George Deebo, executive director of the program, declined to comment yesterday but has said in the past that the program is mandated by law to protect the financial interests of children under its care by scrutinizing each case.

The program has gone from having a positive balance of about $50 million in 1998 to having a shortfall of $125 million. Even so, assets are sufficient to sustain program operations for at least the next 15 years, according to projections.

The cash shortage stems from financial benchmarks that require the program to have sufficient funds in hand to care for the children now eligible for the rest of their lives. About 95 living children receive care.

The 18-year-old birth-injury program bars malpractice suits against participating hospitals and obstetricians in cases of severe spinal-cord injuries or loss of oxygen at birth resulting in brain damage. Instead, families are promised lifetime medical assistance for the injured child.

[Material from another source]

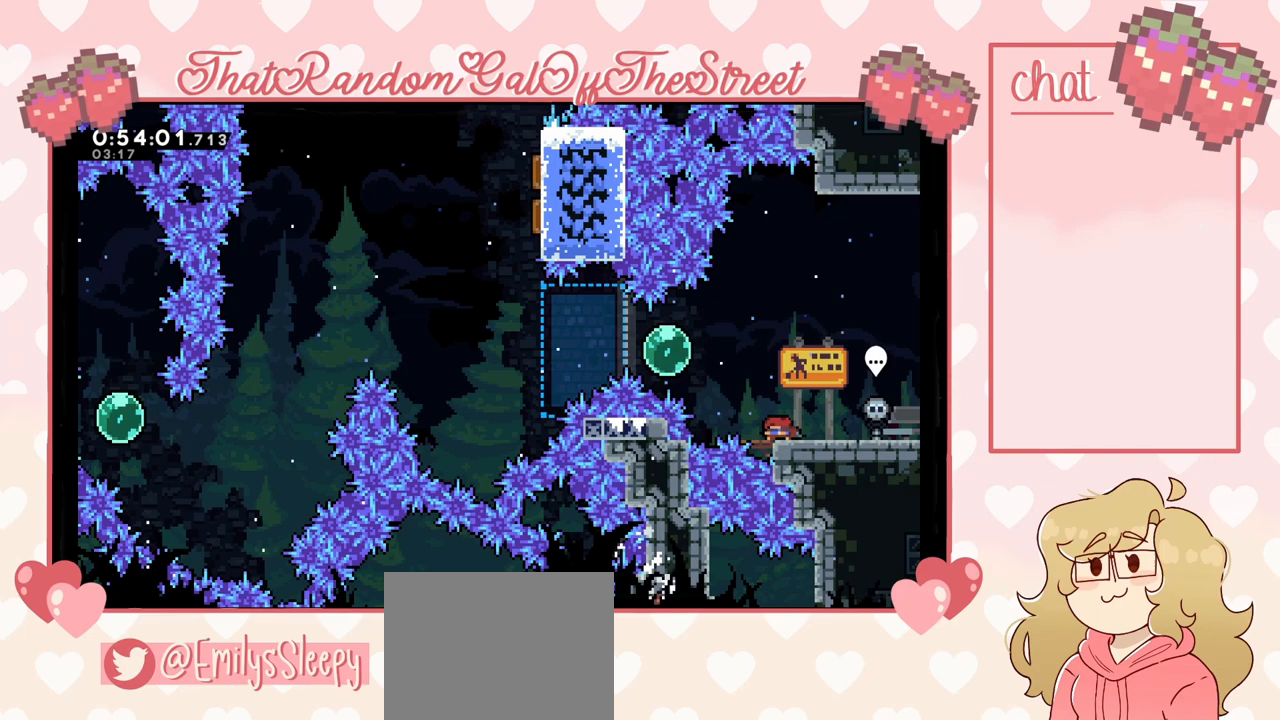
{"buttons": [], "left_stick": "center", "right_stick": "center", "events": [[267, "left_stick", "center"], [333, "left_stick", "down"], [467, "left_stick", "center"]]}
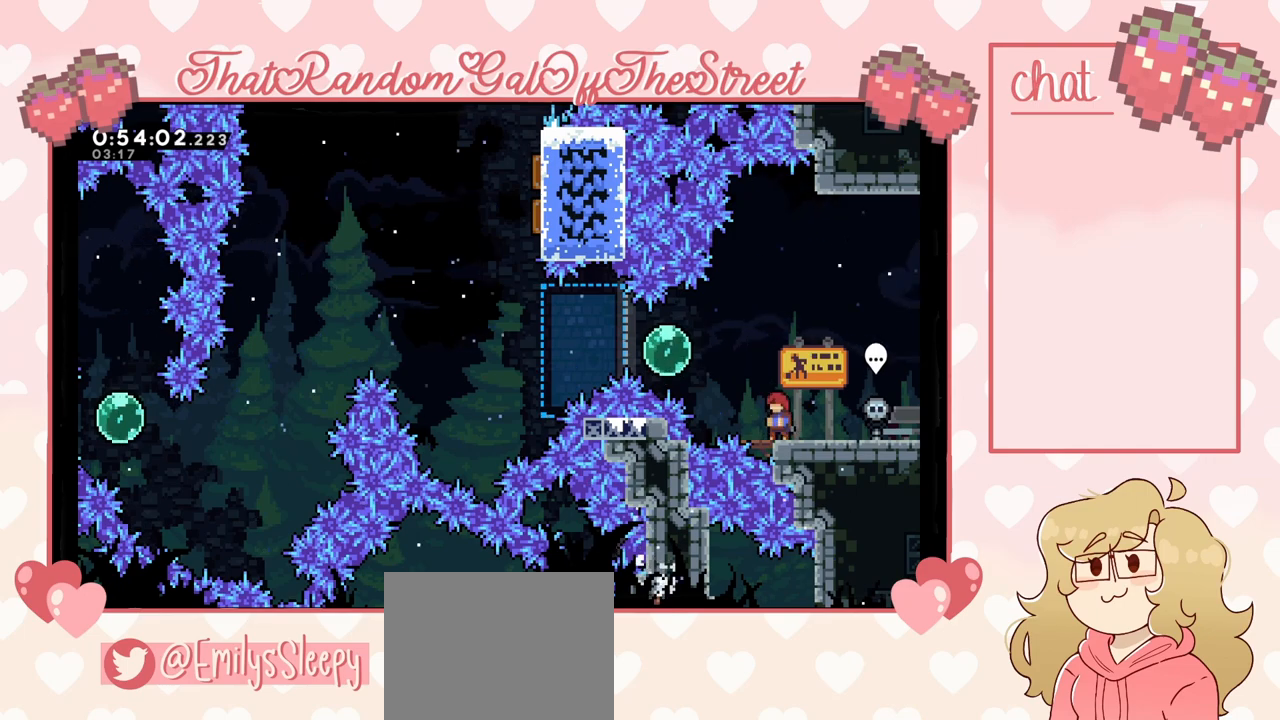
{"buttons": ["A"], "left_stick": "left", "right_stick": "center", "events": [[233, "left_stick", "left"], [300, "A", "down"]]}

By declining to hear the appeal, the Supreme Court let stand a decision that the necessary degree of injury to qualify for the program can be presumed if a child has lifelong cognitive or developmental delays and is severely injured physically.

The program has never sought to change wording in the law that would more specifically define needing assistance in “all aspects of daily living” or the meaning of developmental injury; the literal meaning of both phrases was in dispute in the McGrady case.

The Supreme Court decision means Mason will receive lifetime medical benefits beyond what is already paid for through existing government programs and insurance. His parents, who live in Callaway, have said they cannot afford several therapies that could help their son. Mason can maneuver well in a wheelchair and is not significantly impaired cognitively.

But the decision comes as some program families are raising objections to program operations and as the program seeks to develop funding plans that can reduce its cash shortage over the next several years. The program collects about $20 million annually in fees paid by doctors, hospitals and insurers; it does not use state funds.

While the program is obligated by law to pay reasonable, medically necessary expenses, disputes are arising over the program’s refusal to pay out-of-network medical and therapy costs; it is seeking assessments from private doctors about the medical necessity of some therapies prescribed by treating physicians or therapists; and it has placed limits on expenses for therapies that treating physicians say are necessary.